[Machine-readable hardware designs]
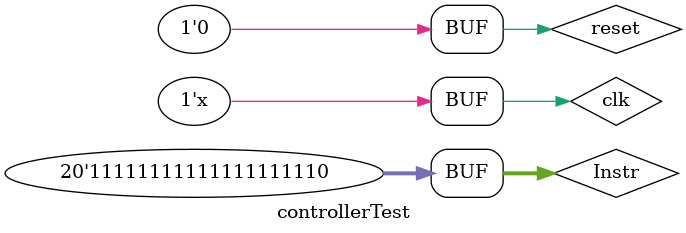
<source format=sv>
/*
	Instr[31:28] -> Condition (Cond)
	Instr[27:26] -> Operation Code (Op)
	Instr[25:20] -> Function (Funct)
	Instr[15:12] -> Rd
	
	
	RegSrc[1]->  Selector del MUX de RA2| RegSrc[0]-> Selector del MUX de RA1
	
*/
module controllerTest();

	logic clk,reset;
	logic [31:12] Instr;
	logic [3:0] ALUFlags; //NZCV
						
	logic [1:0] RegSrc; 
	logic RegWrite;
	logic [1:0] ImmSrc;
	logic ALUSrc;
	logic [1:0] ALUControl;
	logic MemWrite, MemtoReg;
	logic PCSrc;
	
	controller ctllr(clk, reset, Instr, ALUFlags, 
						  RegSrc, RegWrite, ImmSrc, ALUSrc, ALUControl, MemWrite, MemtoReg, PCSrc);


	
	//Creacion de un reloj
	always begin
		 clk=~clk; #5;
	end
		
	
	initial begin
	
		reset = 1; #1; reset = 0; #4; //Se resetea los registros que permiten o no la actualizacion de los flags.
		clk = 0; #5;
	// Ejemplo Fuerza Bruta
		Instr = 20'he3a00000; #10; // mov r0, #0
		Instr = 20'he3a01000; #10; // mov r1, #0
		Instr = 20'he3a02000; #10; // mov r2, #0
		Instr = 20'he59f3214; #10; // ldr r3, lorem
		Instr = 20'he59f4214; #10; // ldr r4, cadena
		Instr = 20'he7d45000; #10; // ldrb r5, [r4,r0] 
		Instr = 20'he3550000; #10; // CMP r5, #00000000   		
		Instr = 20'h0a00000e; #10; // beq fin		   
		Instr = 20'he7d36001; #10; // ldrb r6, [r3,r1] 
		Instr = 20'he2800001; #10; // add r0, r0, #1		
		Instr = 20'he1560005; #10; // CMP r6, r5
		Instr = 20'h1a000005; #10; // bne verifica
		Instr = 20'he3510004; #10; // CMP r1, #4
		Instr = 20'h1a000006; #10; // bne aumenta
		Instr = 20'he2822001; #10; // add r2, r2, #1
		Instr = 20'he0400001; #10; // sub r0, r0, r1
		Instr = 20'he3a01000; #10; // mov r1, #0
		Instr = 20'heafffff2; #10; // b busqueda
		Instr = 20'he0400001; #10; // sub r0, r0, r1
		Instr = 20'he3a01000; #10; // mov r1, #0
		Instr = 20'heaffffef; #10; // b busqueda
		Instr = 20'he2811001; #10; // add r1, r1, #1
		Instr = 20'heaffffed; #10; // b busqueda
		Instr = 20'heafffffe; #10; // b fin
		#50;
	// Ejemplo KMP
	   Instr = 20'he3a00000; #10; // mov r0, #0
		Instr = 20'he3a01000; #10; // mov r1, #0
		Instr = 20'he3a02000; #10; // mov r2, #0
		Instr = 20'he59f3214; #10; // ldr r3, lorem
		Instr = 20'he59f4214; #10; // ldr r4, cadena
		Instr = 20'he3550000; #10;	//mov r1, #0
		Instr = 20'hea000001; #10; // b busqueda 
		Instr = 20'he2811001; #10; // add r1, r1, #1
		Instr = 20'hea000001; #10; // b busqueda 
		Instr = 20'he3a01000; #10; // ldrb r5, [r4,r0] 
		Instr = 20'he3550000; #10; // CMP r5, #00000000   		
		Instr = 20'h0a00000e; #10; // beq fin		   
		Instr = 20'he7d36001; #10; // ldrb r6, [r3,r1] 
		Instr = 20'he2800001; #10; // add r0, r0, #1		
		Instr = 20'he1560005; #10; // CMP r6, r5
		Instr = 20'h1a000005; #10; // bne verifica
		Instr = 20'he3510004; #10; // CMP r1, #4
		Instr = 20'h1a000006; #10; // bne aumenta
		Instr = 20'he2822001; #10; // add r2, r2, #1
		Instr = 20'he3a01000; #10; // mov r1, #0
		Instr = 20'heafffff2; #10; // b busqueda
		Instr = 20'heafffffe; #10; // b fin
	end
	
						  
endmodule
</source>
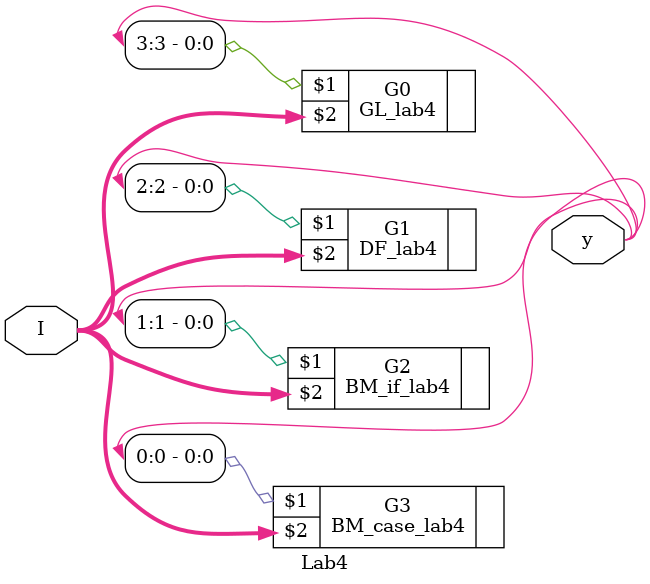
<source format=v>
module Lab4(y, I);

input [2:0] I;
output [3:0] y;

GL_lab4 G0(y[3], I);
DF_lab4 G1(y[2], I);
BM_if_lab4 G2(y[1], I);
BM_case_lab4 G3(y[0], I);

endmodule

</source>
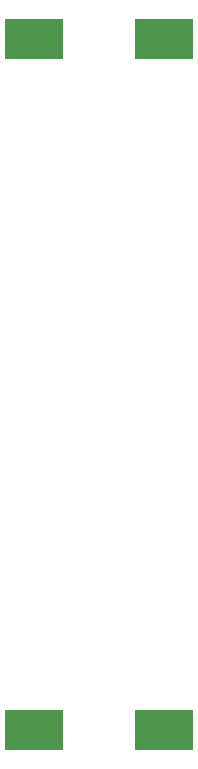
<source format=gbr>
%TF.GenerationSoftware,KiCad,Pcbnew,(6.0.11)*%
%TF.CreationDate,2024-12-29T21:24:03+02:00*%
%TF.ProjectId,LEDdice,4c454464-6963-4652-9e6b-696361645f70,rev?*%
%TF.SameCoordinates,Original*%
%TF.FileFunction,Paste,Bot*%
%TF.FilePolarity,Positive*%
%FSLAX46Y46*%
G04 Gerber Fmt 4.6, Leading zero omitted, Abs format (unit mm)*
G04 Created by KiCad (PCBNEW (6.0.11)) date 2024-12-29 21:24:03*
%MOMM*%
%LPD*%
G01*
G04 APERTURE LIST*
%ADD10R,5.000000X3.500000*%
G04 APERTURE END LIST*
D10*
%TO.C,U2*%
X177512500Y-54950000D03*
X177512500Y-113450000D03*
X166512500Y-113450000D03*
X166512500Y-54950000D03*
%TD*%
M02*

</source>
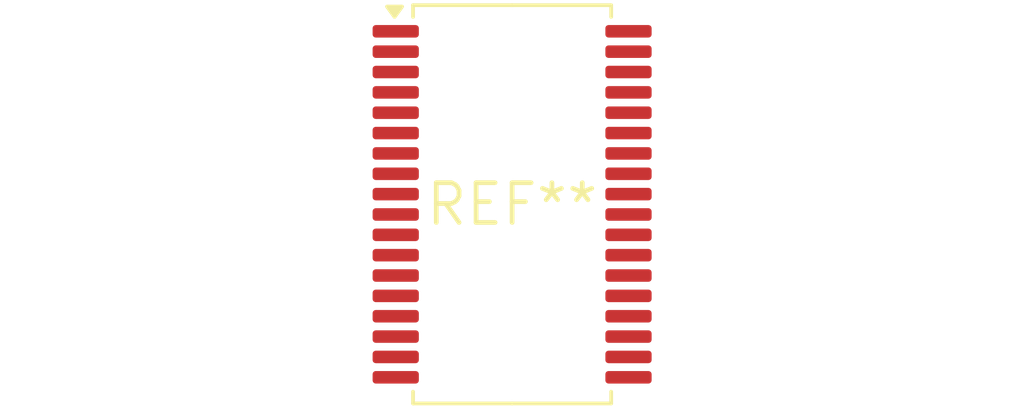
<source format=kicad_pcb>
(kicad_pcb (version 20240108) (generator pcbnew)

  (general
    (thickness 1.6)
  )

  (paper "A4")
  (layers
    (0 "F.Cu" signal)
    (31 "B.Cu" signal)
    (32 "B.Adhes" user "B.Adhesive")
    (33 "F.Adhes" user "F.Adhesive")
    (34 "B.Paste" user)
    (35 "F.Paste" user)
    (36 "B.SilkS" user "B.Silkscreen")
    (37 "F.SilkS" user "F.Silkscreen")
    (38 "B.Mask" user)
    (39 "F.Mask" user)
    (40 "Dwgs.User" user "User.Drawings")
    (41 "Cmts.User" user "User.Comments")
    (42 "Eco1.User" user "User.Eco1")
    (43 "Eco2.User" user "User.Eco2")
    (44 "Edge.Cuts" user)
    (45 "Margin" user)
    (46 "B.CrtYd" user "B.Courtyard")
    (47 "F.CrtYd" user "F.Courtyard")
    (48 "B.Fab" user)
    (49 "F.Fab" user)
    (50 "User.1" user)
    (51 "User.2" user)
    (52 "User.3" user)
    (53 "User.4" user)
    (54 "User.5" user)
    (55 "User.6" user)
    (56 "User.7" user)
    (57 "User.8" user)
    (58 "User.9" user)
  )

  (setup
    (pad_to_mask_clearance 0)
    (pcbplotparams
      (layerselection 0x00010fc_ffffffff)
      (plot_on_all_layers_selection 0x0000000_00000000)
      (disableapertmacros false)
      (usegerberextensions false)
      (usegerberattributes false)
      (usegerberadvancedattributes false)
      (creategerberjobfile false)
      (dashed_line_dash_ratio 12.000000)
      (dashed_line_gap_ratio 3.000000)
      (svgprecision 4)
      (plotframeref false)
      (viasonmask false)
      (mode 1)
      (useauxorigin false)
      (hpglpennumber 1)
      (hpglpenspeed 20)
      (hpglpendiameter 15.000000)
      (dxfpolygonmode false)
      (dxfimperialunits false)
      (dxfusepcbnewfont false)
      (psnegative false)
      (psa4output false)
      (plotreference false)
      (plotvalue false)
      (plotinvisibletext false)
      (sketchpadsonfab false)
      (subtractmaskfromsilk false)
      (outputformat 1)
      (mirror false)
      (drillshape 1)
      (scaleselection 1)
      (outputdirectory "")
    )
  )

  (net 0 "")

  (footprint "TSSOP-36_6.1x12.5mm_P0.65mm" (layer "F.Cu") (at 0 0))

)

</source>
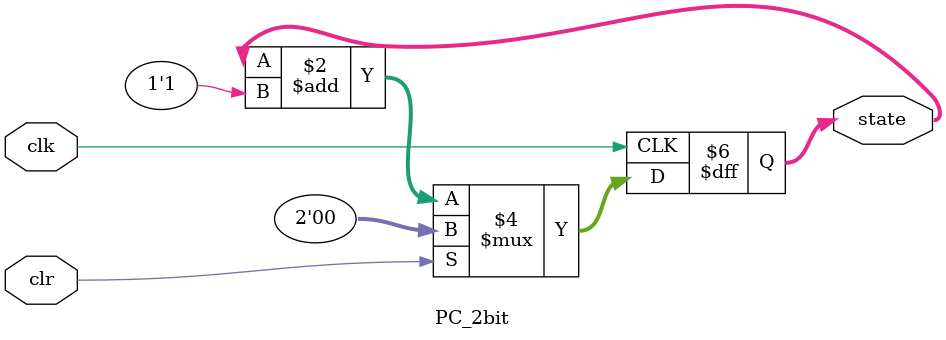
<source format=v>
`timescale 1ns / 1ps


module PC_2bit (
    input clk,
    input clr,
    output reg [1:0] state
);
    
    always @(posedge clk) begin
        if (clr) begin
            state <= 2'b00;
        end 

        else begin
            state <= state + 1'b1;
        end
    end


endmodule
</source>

◆ **Work request**:
Output the line containing "if (clr) begin" together with all later lines of the entries, exactly as written, through the final line.

◆ **Written reply**:
        if (clr) begin
            state <= 2'b00;
        end 

        else begin
            state <= state + 1'b1;
        end
    end


endmodule
</source>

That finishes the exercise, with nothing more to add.